Eric Boss reviews HOLLOW KINGDOM

Hollow Kingdom by Kira Jane Buxton
Grand Central

This is a zombie apocalypse novel, but not like you may think. It’s a thoughtful look at us and what we’re doing to ourselves and the planet. The fact that it is loaded with quirky wry humor is simply a bonus. The narration by a highly perspicacious crow puts much of the worldview into a unique perspective that informs the story with an animal’s take on humans.

S.T. (I’ll let you discover what the initials stand for) is a tame, trained crow living with Big Jim, a beer-drinking TV watcher who disdains most of polite society’s norms but is good to his crow and to his sad-eyed bloodhound, Dennis. Together they eat, drink and revel in the natural world in a surprisingly sensitive way. Much of what S.T. believes puts him at odds with the rest of the birds, crows most especially (he thinks they’re all idiots). When Big Jim begins to disintegrate before his eyes, the clever corvid must start making all the decisions for himself and Dennis and things get exciting.

S.T. is a great admirer of humankind and thinks that everything it has done to and for the planet is good, without exception. This attitude does not serve him well as everything descends into chaos and worse. People are now actively destroying each other, structures and anything that prevents them from accessing what they most desperately want: online access with wi-fi and 5G speed. It’s now up to the animal kingdom to save what’s left and to restore peace so that life can go on. They band together across species and phyla to create a new order without the influence of homo erectus.
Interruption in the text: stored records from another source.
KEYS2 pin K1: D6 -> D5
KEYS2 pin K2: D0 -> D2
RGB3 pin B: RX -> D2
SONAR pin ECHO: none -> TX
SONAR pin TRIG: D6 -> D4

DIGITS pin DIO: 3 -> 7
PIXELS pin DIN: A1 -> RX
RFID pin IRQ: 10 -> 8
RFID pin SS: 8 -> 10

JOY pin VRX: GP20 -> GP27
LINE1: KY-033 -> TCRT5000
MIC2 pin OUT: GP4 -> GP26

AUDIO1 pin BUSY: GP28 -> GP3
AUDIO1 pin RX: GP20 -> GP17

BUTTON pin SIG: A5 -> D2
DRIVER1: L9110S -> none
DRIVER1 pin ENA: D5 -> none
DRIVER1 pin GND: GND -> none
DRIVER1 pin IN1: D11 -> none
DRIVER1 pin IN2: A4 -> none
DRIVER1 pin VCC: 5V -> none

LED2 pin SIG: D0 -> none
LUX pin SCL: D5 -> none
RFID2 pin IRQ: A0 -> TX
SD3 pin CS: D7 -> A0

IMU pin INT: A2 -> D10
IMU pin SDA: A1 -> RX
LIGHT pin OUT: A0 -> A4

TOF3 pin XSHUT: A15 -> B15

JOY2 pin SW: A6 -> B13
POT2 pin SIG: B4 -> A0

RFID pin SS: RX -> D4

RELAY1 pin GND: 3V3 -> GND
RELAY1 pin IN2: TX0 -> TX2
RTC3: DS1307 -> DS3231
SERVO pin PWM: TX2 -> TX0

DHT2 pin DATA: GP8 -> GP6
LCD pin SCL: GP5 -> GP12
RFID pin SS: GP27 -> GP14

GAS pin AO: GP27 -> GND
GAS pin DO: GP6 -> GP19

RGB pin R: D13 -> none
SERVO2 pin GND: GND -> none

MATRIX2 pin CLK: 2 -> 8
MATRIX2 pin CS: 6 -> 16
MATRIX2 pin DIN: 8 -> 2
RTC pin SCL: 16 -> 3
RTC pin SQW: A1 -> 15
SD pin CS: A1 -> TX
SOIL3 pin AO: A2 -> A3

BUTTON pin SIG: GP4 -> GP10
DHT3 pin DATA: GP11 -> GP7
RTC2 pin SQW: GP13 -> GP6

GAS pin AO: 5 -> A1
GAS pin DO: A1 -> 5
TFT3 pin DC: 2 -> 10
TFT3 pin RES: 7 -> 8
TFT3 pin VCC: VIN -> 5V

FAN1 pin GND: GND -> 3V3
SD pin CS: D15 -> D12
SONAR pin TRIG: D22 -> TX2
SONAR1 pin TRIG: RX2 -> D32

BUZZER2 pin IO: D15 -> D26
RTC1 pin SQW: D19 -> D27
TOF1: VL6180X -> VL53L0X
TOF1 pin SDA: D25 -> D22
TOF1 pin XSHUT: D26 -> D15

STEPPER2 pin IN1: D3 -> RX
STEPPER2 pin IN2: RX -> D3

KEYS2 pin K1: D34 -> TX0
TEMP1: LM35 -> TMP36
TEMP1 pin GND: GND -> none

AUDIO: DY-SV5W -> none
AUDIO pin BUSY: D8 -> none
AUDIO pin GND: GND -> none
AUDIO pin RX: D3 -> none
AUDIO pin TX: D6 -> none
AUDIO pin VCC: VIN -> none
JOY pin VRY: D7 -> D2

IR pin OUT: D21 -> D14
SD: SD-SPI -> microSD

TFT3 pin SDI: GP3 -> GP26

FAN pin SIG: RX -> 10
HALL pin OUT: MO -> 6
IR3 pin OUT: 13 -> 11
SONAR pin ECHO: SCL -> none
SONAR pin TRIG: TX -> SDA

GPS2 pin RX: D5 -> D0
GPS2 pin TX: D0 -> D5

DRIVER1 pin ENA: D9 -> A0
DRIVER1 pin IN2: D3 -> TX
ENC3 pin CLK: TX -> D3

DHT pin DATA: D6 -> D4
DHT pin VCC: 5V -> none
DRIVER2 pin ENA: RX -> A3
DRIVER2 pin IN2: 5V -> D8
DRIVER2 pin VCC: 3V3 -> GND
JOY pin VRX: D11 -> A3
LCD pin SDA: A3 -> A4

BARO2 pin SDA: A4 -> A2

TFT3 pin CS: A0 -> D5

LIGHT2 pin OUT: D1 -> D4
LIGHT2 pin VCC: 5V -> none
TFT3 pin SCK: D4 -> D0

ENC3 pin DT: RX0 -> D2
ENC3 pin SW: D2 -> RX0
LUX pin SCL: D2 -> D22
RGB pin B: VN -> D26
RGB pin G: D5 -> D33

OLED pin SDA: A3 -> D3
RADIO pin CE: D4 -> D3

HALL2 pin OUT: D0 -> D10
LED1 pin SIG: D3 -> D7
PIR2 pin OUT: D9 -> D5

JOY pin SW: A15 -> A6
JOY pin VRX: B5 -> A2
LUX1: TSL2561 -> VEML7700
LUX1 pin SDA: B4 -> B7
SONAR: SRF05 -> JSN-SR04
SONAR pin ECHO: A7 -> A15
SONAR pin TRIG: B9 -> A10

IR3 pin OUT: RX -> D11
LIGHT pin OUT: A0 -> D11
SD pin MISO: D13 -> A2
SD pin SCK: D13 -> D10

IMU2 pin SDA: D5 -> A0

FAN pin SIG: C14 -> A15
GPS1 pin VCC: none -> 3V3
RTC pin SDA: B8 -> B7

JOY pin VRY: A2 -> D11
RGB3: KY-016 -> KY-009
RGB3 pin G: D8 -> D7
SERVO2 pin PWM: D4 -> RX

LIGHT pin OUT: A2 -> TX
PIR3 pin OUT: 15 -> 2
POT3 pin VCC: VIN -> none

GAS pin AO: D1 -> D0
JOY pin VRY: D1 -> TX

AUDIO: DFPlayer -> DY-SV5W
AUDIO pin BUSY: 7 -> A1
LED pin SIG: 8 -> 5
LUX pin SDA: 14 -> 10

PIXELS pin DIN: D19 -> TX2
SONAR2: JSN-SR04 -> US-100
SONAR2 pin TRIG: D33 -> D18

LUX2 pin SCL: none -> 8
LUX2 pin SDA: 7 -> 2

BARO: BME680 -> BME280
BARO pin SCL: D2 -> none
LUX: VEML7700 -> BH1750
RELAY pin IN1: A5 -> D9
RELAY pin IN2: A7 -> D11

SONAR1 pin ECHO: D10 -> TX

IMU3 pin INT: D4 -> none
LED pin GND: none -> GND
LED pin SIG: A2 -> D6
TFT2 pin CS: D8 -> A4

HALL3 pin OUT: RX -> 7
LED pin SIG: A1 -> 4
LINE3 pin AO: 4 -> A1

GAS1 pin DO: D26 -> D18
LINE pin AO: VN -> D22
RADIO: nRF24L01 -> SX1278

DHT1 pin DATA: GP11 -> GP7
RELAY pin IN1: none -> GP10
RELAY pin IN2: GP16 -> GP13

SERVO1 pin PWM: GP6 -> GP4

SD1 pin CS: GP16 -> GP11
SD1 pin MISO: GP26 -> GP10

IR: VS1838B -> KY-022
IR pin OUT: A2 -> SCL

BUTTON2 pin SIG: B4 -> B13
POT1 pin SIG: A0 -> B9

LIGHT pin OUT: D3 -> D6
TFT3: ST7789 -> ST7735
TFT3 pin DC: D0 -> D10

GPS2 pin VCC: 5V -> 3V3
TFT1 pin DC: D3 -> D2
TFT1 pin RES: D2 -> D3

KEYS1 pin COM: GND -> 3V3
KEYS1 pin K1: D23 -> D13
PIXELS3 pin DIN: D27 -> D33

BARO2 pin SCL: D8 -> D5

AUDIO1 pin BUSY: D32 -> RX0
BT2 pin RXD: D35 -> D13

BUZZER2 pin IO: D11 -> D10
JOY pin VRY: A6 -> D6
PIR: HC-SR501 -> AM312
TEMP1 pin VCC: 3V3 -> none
Part science fiction, part thriller, part environmental polemic but with a sweetness at the core that celebrates the nearly magical web of communication between creatures, plants and elements, the points are well taken and convincingly enumerated. A lesson hidden in a jelly-filled donut. There are a few truly scientific notions touched upon, especially those concerning the transmission of information within the natural world. I loved this one for its ultimately gentle message delivered with a shock of electricity.

Shelf Talker: The zombie apocalypse is upon the world and it’s up to a tamed sentient crow to save what’s left of it. His remarkably erratic odyssey is funny, scary and thought-provoking.